■ **Exercise requirements**
Repeat the listing exactly, line by line, and leave the pictures behind.
....................
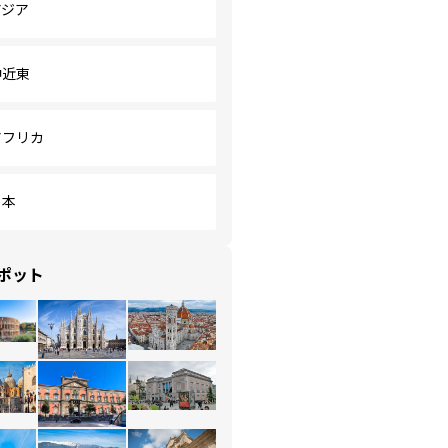
アジア
中近東
アフリカ
日本
ポット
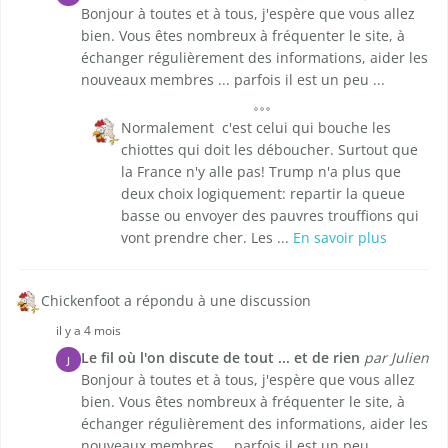
Bonjour à toutes et à tous, j'espère que vous allez
bien. Vous êtes nombreux à fréquenter le site, à
échanger régulièrement des informations, aider les
nouveaux membres ... parfois il est un peu ...
Normalement c'est celui qui bouche les
chiottes qui doit les déboucher. Surtout que
la France n'y alle pas! Trump n'a plus que
deux choix logiquement: repartir la queue
basse ou envoyer des pauvres trouffions qui
vont prendre cher. Les ...
En savoir plus
Chickenfoot a répondu à une discussion
il y a 4 mois
Le fil où l'on discute de tout ... et de rien
par Julien
J
Bonjour à toutes et à tous, j'espère que vous allez
bien. Vous êtes nombreux à fréquenter le site, à
échanger régulièrement des informations, aider les
nouveaux membres ... parfois il est un peu ...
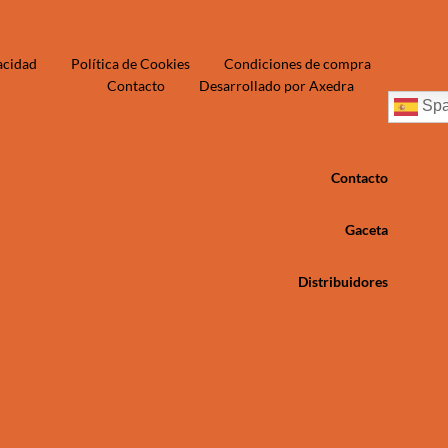
vacidad
Política de Cookies
Condiciones de compra
Contacto
Desarrollado por Axedra
Spa
Contacto
Gaceta
Distribuidores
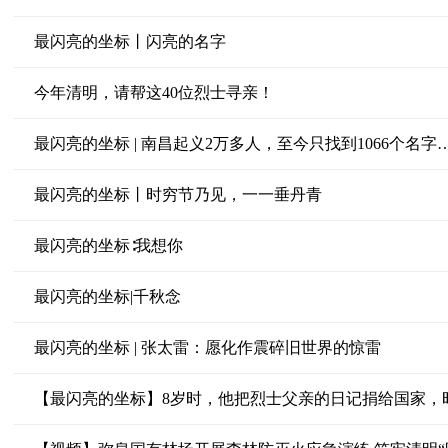
最闪亮的坐标丨闪亮的名字
今年清明，请帮这40位烈士寻亲！
最闪亮的坐标 | 南昌起义2万多人，至今只找到1066个名字
最闪亮的坐标丨时穷节乃见，一一垂丹青
最闪亮的坐标∶我想你
最闪亮的坐标|千秋念
最闪亮的坐标 | 张太雷：愿化作震碎旧世界的惊雷
【最闪亮的坐标】8岁时，他把烈士父亲的日记捐给国家，时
....................
■ **Answer for the task**
アジア
中近東
アフリカ
日本
ポット
Bonjour à toutes et à tous, j'espère que vous allez
bien. Vous êtes nombreux à fréquenter le site, à
échanger régulièrement des informations, aider les
nouveaux membres ... parfois il est un peu ...
Normalement c'est celui qui bouche les
chiottes qui doit les déboucher. Surtout que
la France n'y alle pas! Trump n'a plus que
deux choix logiquement: repartir la queue
basse ou envoyer des pauvres trouffions qui
vont prendre cher. Les ...
En savoir plus
Chickenfoot a répondu à une discussion
il y a 4 mois
Le fil où l'on discute de tout ... et de rien
par Julien
J
Bonjour à toutes et à tous, j'espère que vous allez
bien. Vous êtes nombreux à fréquenter le site, à
échanger régulièrement des informations, aider les
nouveaux membres ... parfois il est un peu ...
vacidad
Política de Cookies
Condiciones de compra
Contacto
Desarrollado por Axedra
Spa
Contacto
Gaceta
Distribuidores
最闪亮的坐标丨闪亮的名字
今年清明，请帮这40位烈士寻亲！
最闪亮的坐标 | 南昌起义2万多人，至今只找到1066个名字
最闪亮的坐标丨时穷节乃见，一一垂丹青
最闪亮的坐标∶我想你
最闪亮的坐标|千秋念
最闪亮的坐标 | 张太雷：愿化作震碎旧世界的惊雷
【最闪亮的坐标】8岁时，他把烈士父亲的日记捐给国家，时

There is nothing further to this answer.